_WHAT YOU WILL DO_:
Pick out every line in the rows below that contains the string "Anak" and copy each of those lines.

(DATA TO EXAMINE)

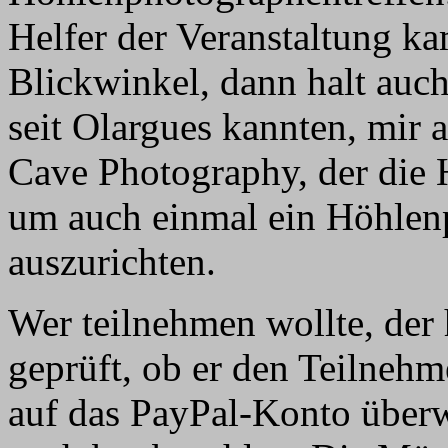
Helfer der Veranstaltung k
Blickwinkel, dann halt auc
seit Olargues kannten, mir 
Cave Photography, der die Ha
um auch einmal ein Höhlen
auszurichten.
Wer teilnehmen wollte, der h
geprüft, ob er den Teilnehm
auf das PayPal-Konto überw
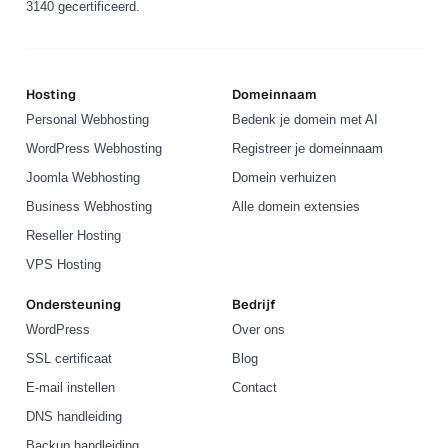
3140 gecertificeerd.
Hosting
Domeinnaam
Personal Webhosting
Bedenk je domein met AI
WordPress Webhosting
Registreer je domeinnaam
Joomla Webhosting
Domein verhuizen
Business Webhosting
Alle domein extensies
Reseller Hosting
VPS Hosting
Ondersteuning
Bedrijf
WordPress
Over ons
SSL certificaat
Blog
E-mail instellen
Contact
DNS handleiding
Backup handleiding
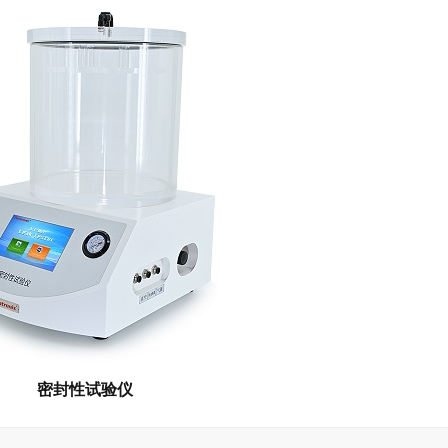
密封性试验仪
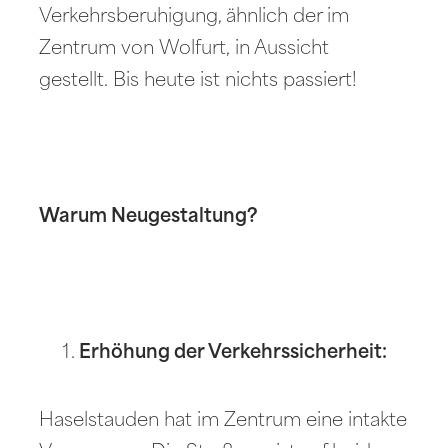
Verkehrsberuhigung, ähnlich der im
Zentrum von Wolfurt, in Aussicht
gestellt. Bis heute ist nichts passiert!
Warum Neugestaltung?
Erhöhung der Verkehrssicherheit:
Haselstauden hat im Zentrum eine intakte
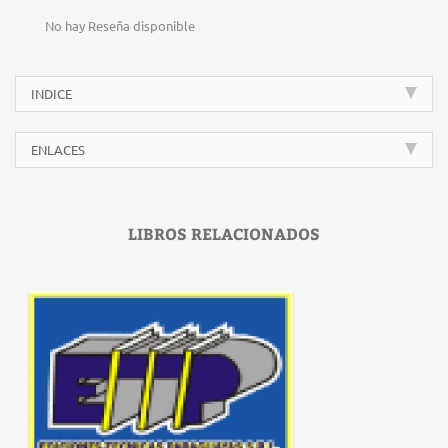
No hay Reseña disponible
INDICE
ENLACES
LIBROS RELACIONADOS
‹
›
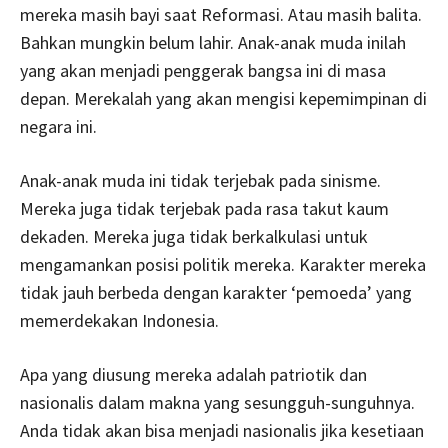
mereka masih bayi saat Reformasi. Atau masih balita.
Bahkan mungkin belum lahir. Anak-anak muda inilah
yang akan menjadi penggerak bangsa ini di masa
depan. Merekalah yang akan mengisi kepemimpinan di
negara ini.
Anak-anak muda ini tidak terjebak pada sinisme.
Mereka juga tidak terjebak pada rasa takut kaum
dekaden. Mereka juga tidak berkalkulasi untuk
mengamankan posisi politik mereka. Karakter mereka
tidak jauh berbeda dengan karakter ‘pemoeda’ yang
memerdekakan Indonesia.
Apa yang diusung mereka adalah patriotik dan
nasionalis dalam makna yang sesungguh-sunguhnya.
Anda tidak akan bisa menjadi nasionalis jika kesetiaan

(End DATA TO EXAMINE)
(DATA TO EXAMINE)

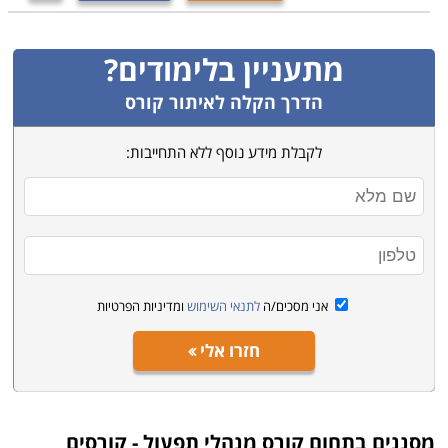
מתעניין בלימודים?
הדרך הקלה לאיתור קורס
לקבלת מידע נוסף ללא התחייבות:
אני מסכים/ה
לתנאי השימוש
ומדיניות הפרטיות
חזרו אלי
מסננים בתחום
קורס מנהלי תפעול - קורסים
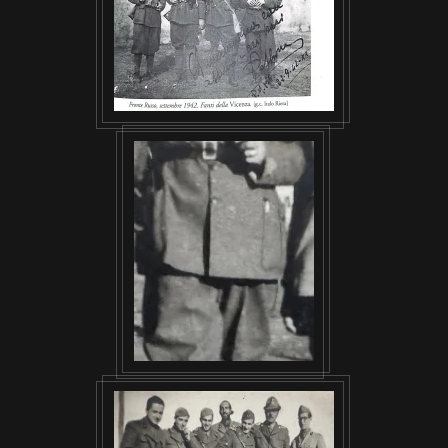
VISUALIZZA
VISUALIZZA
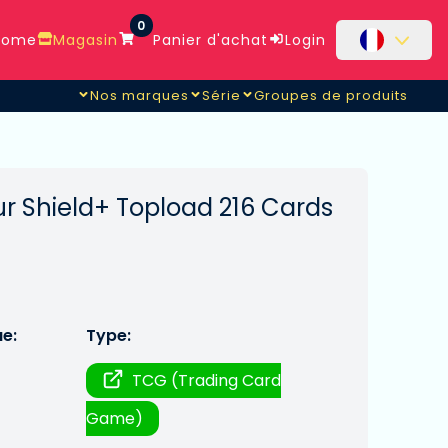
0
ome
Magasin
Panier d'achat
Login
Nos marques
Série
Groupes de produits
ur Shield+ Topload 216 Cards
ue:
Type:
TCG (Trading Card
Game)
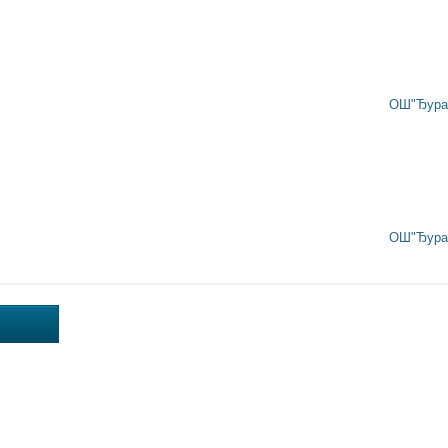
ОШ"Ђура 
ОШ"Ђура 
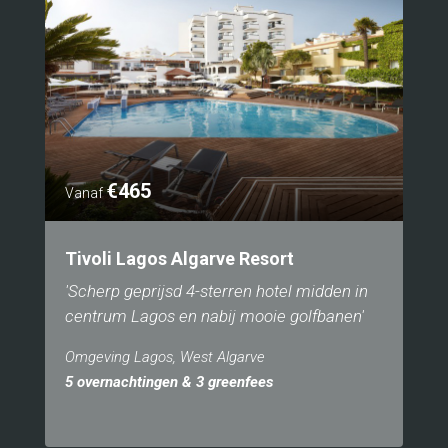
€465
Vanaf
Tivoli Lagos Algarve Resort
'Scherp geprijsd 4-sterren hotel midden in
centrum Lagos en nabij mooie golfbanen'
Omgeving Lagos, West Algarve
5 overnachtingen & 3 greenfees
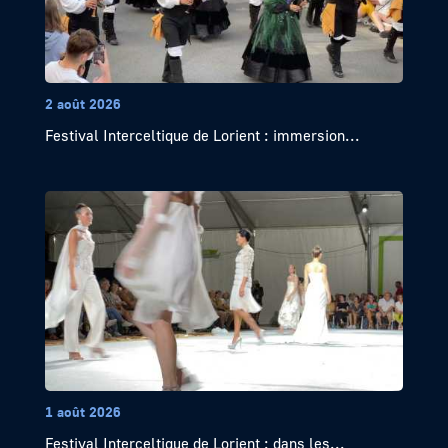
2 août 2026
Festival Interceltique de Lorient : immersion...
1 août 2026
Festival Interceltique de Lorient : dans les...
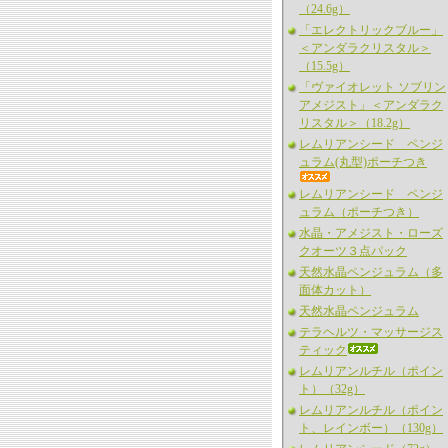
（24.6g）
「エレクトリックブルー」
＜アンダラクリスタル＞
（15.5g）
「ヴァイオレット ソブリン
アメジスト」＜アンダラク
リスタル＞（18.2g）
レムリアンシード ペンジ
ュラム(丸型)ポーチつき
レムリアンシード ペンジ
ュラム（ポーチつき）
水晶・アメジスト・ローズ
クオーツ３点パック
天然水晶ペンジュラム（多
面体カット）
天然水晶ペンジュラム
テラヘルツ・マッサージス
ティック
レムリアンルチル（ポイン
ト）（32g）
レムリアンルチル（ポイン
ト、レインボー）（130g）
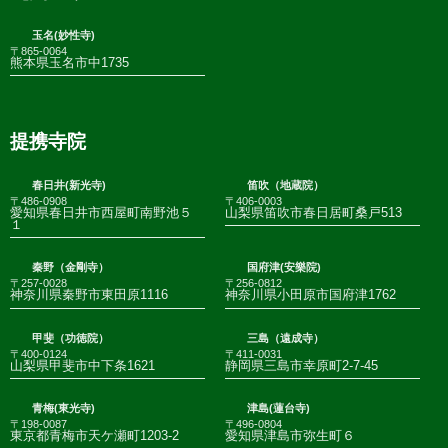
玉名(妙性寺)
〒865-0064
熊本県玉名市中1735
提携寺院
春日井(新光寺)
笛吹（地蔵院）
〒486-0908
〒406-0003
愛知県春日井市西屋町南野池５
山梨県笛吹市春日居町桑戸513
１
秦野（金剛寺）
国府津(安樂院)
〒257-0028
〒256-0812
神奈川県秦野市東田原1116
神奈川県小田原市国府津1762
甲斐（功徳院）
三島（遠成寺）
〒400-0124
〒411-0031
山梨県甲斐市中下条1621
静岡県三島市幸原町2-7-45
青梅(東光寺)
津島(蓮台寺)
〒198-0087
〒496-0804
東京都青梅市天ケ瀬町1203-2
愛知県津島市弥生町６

(End DATA TO EXAMINE)

_OUTPUT_:
Bahkan mungkin belum lahir. Anak-anak muda inilah
Anak-anak muda ini tidak terjebak pada sinisme.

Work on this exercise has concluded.